A noter qu’au niveau de la CEDEAO, il y a une tentative de pousser tous les Etats membres à instituer la limitation des mandats à 2. Toutefois, cette décision est loin d’être acceptée par tous ceux qui recourent aux modifications des constitutions pour prolonger leur bail à la tête de leurs Etats.

Du coup, dans de nombreux pays du continent, à la veille des élections présidentielles, c’est le débat sur la révision constitutionnelle et donc du 3e mandat qui occulte celui sur les bilans et les programmes qui sont pourtant la substance de tout débat démocratique durant les élections.

Par ailleurs, il faudrait aussi peut-être se pencher sur les raisons qui poussent certains chefs d’Etat du continent à s’accrocher au pouvoir après leurs deux mandats.

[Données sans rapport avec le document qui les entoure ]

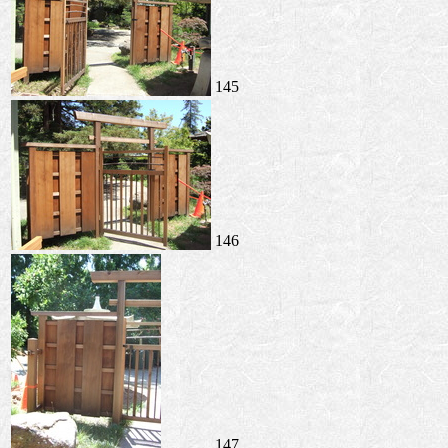
145
146
147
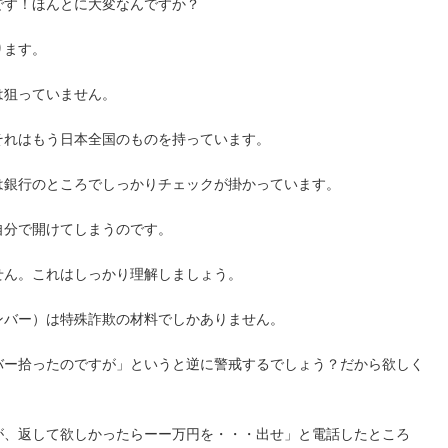
です！ほんとに大変なんですか？
ります。
は狙っていません。
それはもう日本全国のものを持っています。
は銀行のところでしっかりチェックが掛かっています。
自分で開けてしまうのです。
せん。これはしっかり理解しましょう。
ンバー）は特殊詐欺の材料でしかありません。
バー拾ったのですが」というと逆に警戒するでしょう？だから欲しく
が、返して欲しかったらーー万円を・・・出せ」と電話したところ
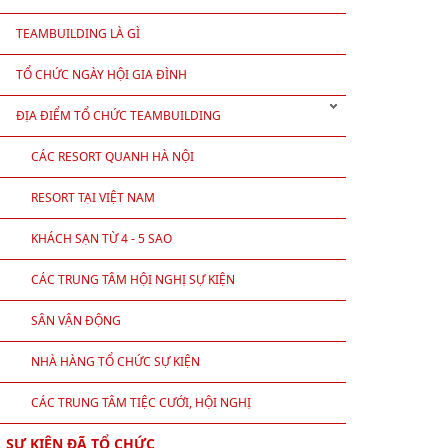
TEAMBUILDING LÀ GÌ
TỔ CHỨC NGÀY HỘI GIA ĐÌNH
ĐỊA ĐIỂM TỔ CHỨC TEAMBUILDING
CÁC RESORT QUANH HÀ NỘI
RESORT TẠI VIỆT NAM
KHÁCH SẠN TỪ 4 - 5 SAO
CÁC TRUNG TÂM HỘI NGHỊ SỰ KIỆN
SÂN VẬN ĐỘNG
NHÀ HÀNG TỔ CHỨC SỰ KIỆN
CÁC TRUNG TÂM TIỆC CƯỚI, HỘI NGHỊ
SỰ KIỆN ĐÃ TỔ CHỨC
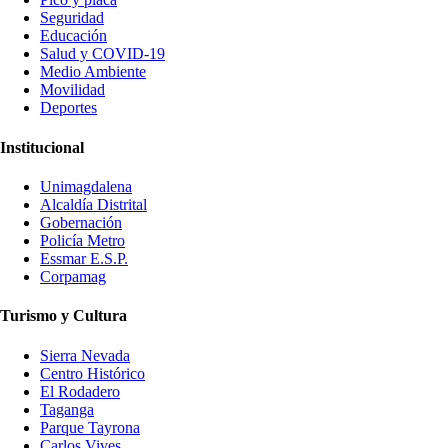
Seguridad
Educación
Salud y COVID-19
Medio Ambiente
Movilidad
Deportes
Institucional
Unimagdalena
Alcaldía Distrital
Gobernación
Policía Metro
Essmar E.S.P.
Corpamag
Turismo y Cultura
Sierra Nevada
Centro Histórico
El Rodadero
Taganga
Parque Tayrona
Carlos Vives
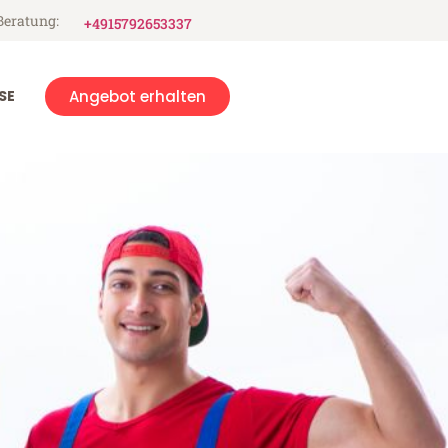
Beratung:
+4915792653337
SE
Angebot erhalten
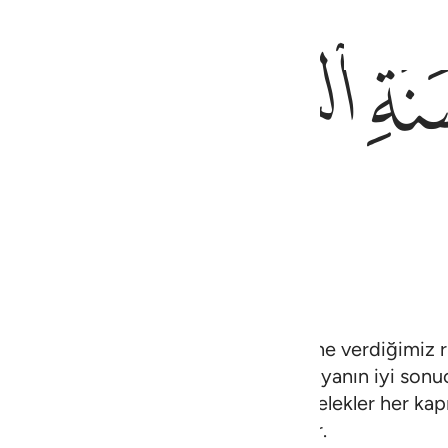
ﱷ
ﱸ
sabrederler, namazı kılarlar; kendilerine verdiğimiz r
 ortadan kaldırırlar; işte onlara bu dünyanın iyi son
larının iyi olanları da oraya girerler. Melekler her k
nyanın ne güzel bir sonucudur!" derler.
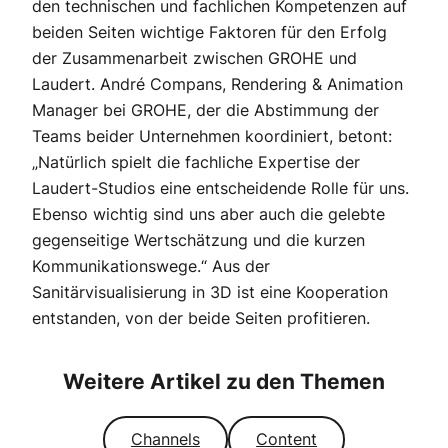
den technischen und fachlichen Kompetenzen auf
beiden Seiten wichtige Faktoren für den Erfolg
der Zusammenarbeit zwischen GROHE und
Laudert. André Compans, Rendering & Animation
Manager bei GROHE, der die Abstimmung der
Teams beider Unternehmen koordiniert, betont:
„Natürlich spielt die fachliche Expertise der
Laudert-Studios eine entscheidende Rolle für uns.
Ebenso wichtig sind uns aber auch die gelebte
gegenseitige Wertschätzung und die kurzen
Kommunikationswege.“ Aus der
Sanitärvisualisierung in 3D ist eine Kooperation
entstanden, von der beide Seiten profitieren.
Weitere Artikel zu den Themen
Channels
Content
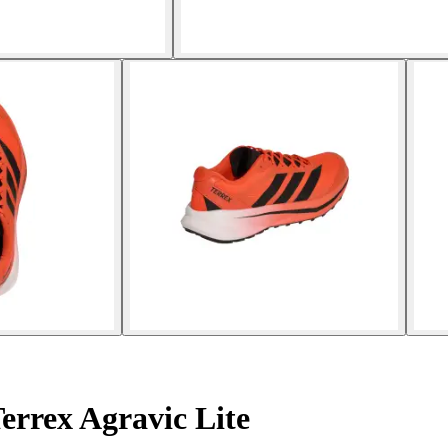
Terrex Agravic Lite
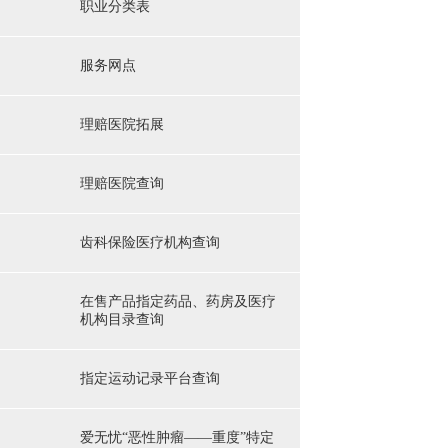
职业分类表
服务网点
理赔医院拓展
理赔医院查询
齿科保险医疗机构查询
在售产品指定药品、药房及医疗
机构目录查询
指定运动记录平台查询
爱无忧“恶性肿瘤——重度”特定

A ce titre, Ahmedou ould Abdallah, ancien ministre mauritanien des Affaires étrangères et plusieurs fois représentant du secrétaire général de l’ONU dans des régions en crise au niveau du continent, a fait une proposition en 4 points pour aider les dirigeants africains à quitter le pouvoir et à ne pas tenter de s’accrocher à un 3e mandat: «une amnistie conditionnelle, valide tant que le bénéficiaire reste à l’intérieur du pays», une «pension généreuse», un rôle dans les grandes cérémonies républicaines ou être nommé à la Cour constitutionnelle et d’autres avantages concourant à une sécurité matérielle durable. Autant d’éléments à même d’encourager certains présidents à dompter les peurs liées à la fin du mandat présidentiel et la crainte de poursuites avec la fin de l'immunité liée à leur fonction.

En tout cas, il paraît urgent de trouver une solution à cette tare démocratique africaine de plus en plus contagieuse que constitue le 3e mandat via la modification de la Constitution si on souhaite ancrer définitivement la démocratie au niveau du continent.